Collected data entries
=== Section Start ===
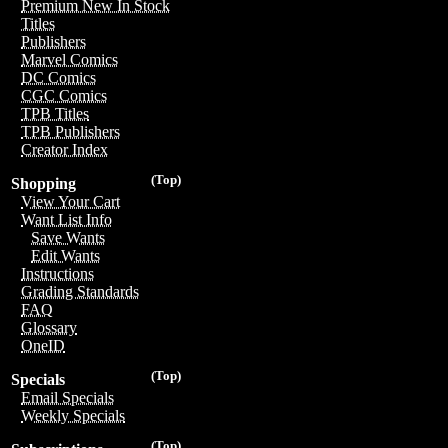
Premium New In Stock
Titles
Publishers
Marvel Comics
DC Comics
CGC Comics
TPB Titles
TPB Publishers
Creator Index
(Top)
Shopping
View Your Cart
Want List Info
Save Wants
Edit Wants
Instructions
Grading Standards
FAQ
Glossary
OneID
(Top)
Specials
Email Specials
Weekly Specials
(Top)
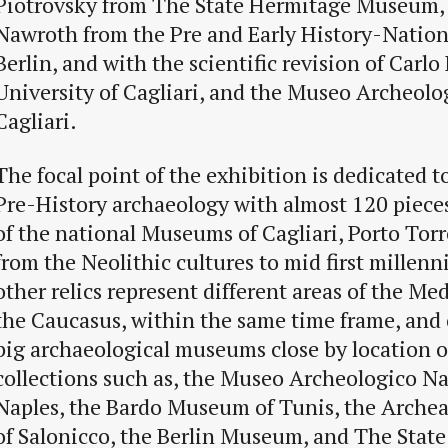
Piotrovsky from The State Hermitage Museum,
Nawroth from the Pre and Early History-Natio
Berlin, and with the scientific revision of Carlo
University of Cagliari, and the Museo Archeolo
Cagliari.
The focal point of the exhibition is dedicated t
Pre-History archaeology with almost 120 piece
of the national Museums of Cagliari, Porto Torr
from the Neolithic cultures to mid first millen
other relics represent different areas of the M
the Caucasus, within the same time frame, and
big archaeological museums close by location o
collections such as, the Museo Archeologico Na
Naples, the Bardo Museum of Tunis, the Arche
of Salonicco, the Berlin Museum, and The Stat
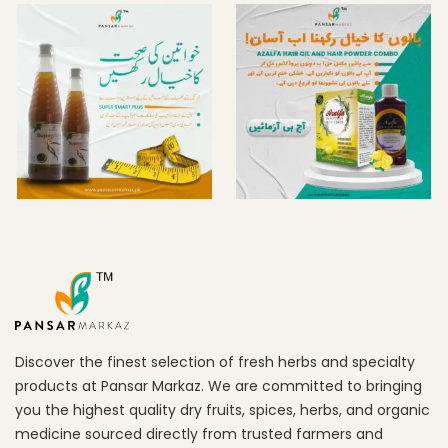
Discover the finest selection of fresh herbs and specialty
products at Pansar Markaz. We are committed to bringing
you the highest quality dry fruits, spices, herbs, and organic
medicine sourced directly from trusted farmers and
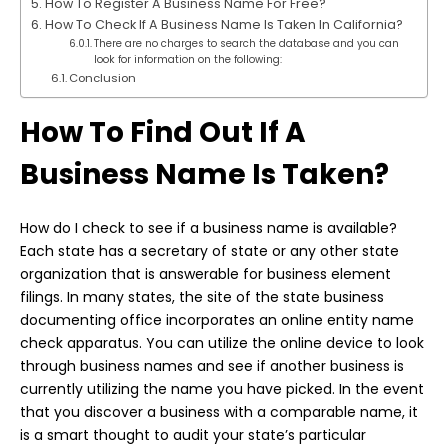
How To Register A Business Name For Free?
How To Check If A Business Name Is Taken In California?
There are no charges to search the database and you can
look for information on the following:
Conclusion
How To Find Out If A
Business Name Is Taken?
How do I check to
see if a business
name is available?
Each state has a secretary of state or any other state
organization that is answerable for business element
filings. In many states, the site of the state business
documenting office incorporates an online entity name
check apparatus. You can utilize the online device to look
through business names and see if another business is
currently utilizing the name you have picked. In the event
that you discover a business with a comparable name, it
is a smart thought to audit your state’s particular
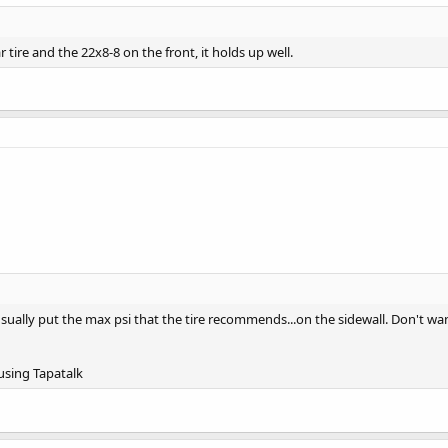
ar tire and the 22x8-8 on the front, it holds up well.
ll usually put the max psi that the tire recommends...on the sidewall. Don't w
sing Tapatalk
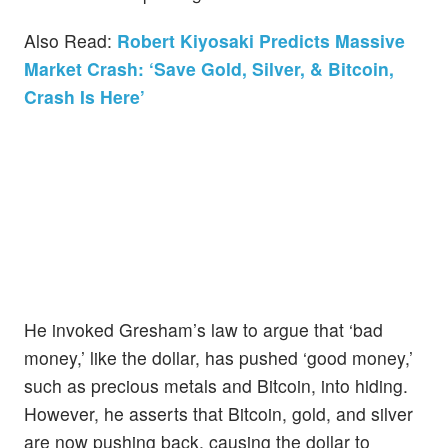
Also Read:
Robert Kiyosaki Predicts Massive
Market Crash: ‘Save Gold, Silver, & Bitcoin,
Crash Is Here’
He invoked Gresham’s law to argue that ‘bad
money,’ like the dollar, has pushed ‘good money,’
such as precious metals and Bitcoin, into hiding.
However, he asserts that Bitcoin, gold, and silver
are now pushing back, causing the dollar to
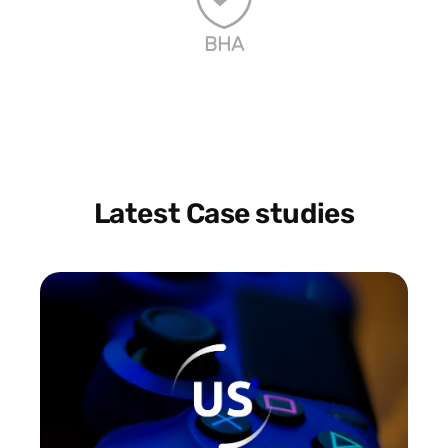
BHA
Latest Case studies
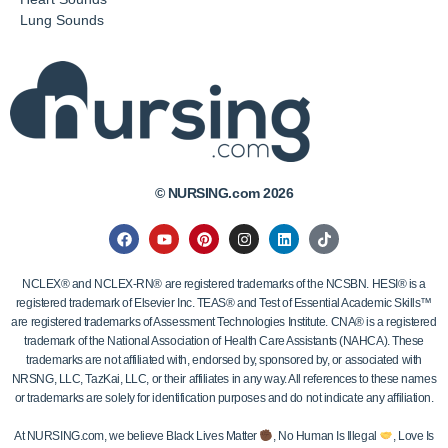
Lung Sounds
© NURSING.com 2026
NCLEX® and NCLEX-RN® are registered trademarks of the NCSBN. HESI® is a
registered trademark of Elsevier Inc. TEAS® and Test of Essential Academic Skills™
are registered trademarks of Assessment Technologies Institute. CNA® is a registered
trademark of the National Association of Health Care Assistants (NAHCA). These
trademarks are not affiliated with, endorsed by, sponsored by, or associated with
NRSNG, LLC, TazKai, LLC, or their affiliates in any way. All references to these names
or trademarks are solely for identification purposes and do not indicate any affiliation.
At NURSING.com, we believe Black Lives Matter
, No Human Is Illegal
, Love Is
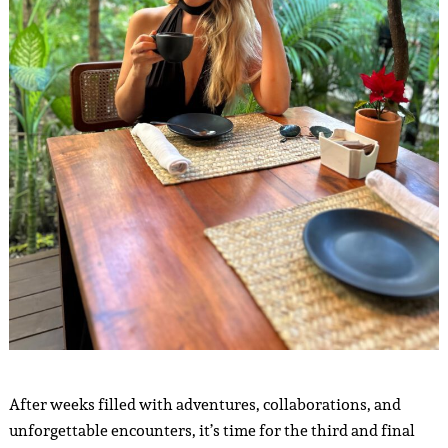
After weeks filled with adventures, collaborations, and
unforgettable encounters, it’s time for the third and final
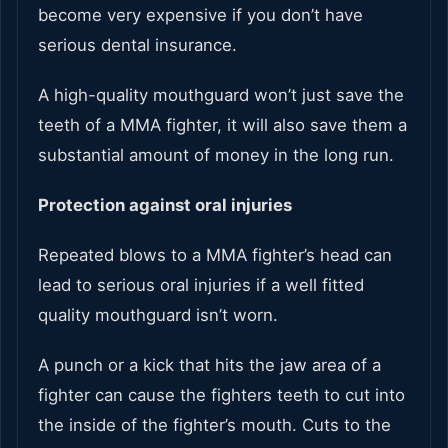
become very expensive if you don’t have
serious dental insurance.
A high-quality mouthguard won’t just save the
teeth of a MMA fighter, it will also save them a
substantial amount of money in the long run.
Protection against oral injuries
Repeated blows to a MMA fighter’s head can
lead to serious oral injuries if a well fitted
quality mouthguard isn’t worn.
A punch or a kick that hits the jaw area of a
fighter can cause the fighters teeth to cut into
the inside of the fighter’s mouth. Cuts to the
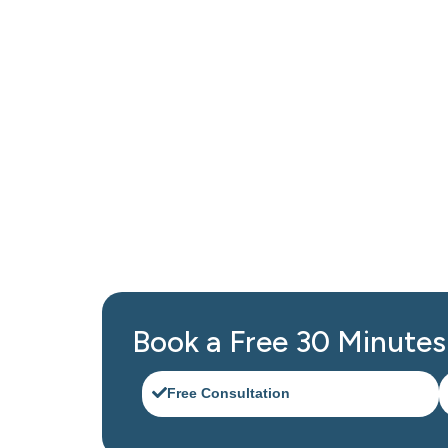
Get Professional Bookk
Contact Black Ink Tax and Accounting Service 
Canarsie designed to keep your business run
Book a Free 30 Minutes 
Free Consultation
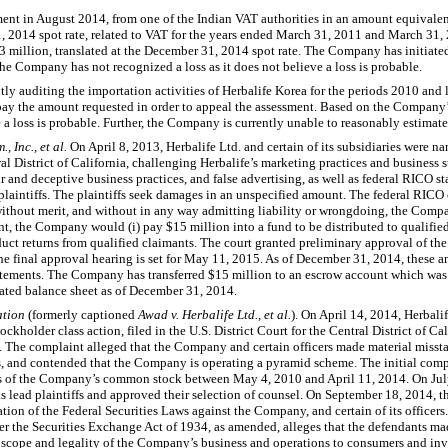
nt in August 2014, from one of the Indian VAT authorities in an amount equivale
31, 2014 spot rate, related to VAT for the years ended March 31, 2011 and March 3
 million, translated at the December 31, 2014 spot rate. The Company has initiate
 The Company has not recognized a loss as it does not believe a loss is probable.
y auditing the importation activities of Herbalife Korea for the periods 2010 and lat
ay the amount requested in order to appeal the assessment. Based on the Company’
a loss is probable. Further, the Company is currently unable to reasonably estimate a
., Inc., et al.
On April 8, 2013, Herbalife Ltd. and certain of its subsidiaries were na
tral District of California, challenging Herbalife’s marketing practices and business 
 and deceptive business practices, and false advertising, as well as federal RICO st
laintiffs. The plaintiffs seek damages in an unspecified amount. The federal RICO
ithout merit, and without in any way admitting liability or wrongdoing, the Compa
nt, the Company would (i) pay $15 million into a fund to be distributed to qualified
ct returns from qualified claimants. The court granted preliminary approval of th
The final approval hearing is set for May 11, 2015. As of December 31, 2014, these
tatements. The Company has transferred $15 million to an escrow account which was
idated balance sheet as of December 31, 2014.
ation
(formerly captioned
Awad v. Herbalife Ltd., et al.
). On April 14, 2014, Herbalife
kholder class action, filed in the U.S. District Court for the Central District of Ca
. The complaint alleged that the Company and certain officers made material misst
, and contended that the Company is operating a pyramid scheme. The initial compl
res of the Company’s common stock between May 4, 2010 and April 11, 2014. On Jul
s lead plaintiffs and approved their selection of counsel. On September 18, 2014, the
ion of the Federal Securities Laws against the Company, and certain of its office
r the Securities Exchange Act of 1934, as amended, alleges that the defendants ma
scope and legality of the Company’s business and operations to consumers and inve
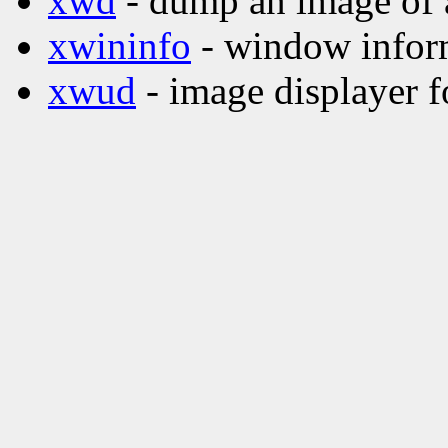
xwd
- dump an image of
xwininfo
- window inform
xwud
- image displayer f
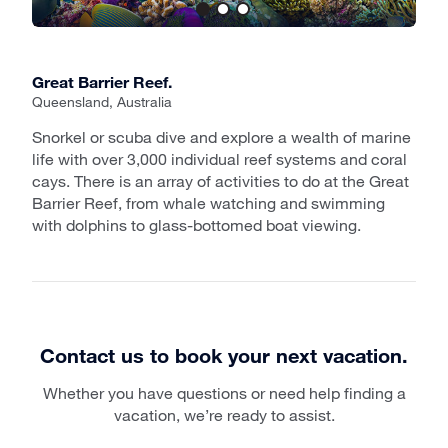
Great Barrier Reef.
Queensland, Australia
Snorkel or scuba dive and explore a wealth of marine
life with over 3,000 individual reef systems and coral
cays. There is an array of activities to do at the Great
Barrier Reef, from whale watching and swimming
with dolphins to glass-bottomed boat viewing.
Contact us to book your next vacation.
Whether you have questions or need help finding a
vacation, we’re ready to assist.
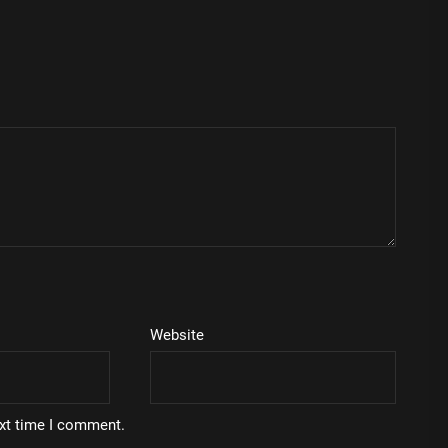
Website
ext time I comment.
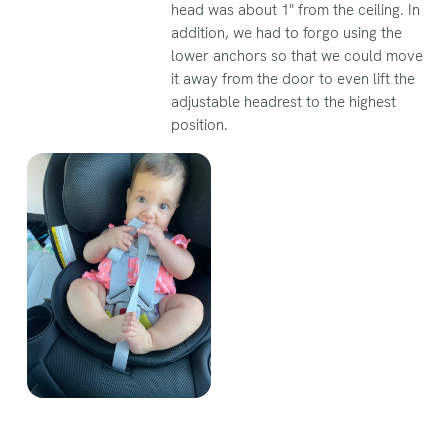
head was about 1" from the ceiling. In
addition, we had to forgo using the
lower anchors so that we could move
it away from the door to even lift the
adjustable headrest to the highest
position.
=== Section End ===
EXERCISE INSTRUCTIONS
Please count the lines in the records above that contain the word "Black" and give only that number.

TASK SOLUTION
2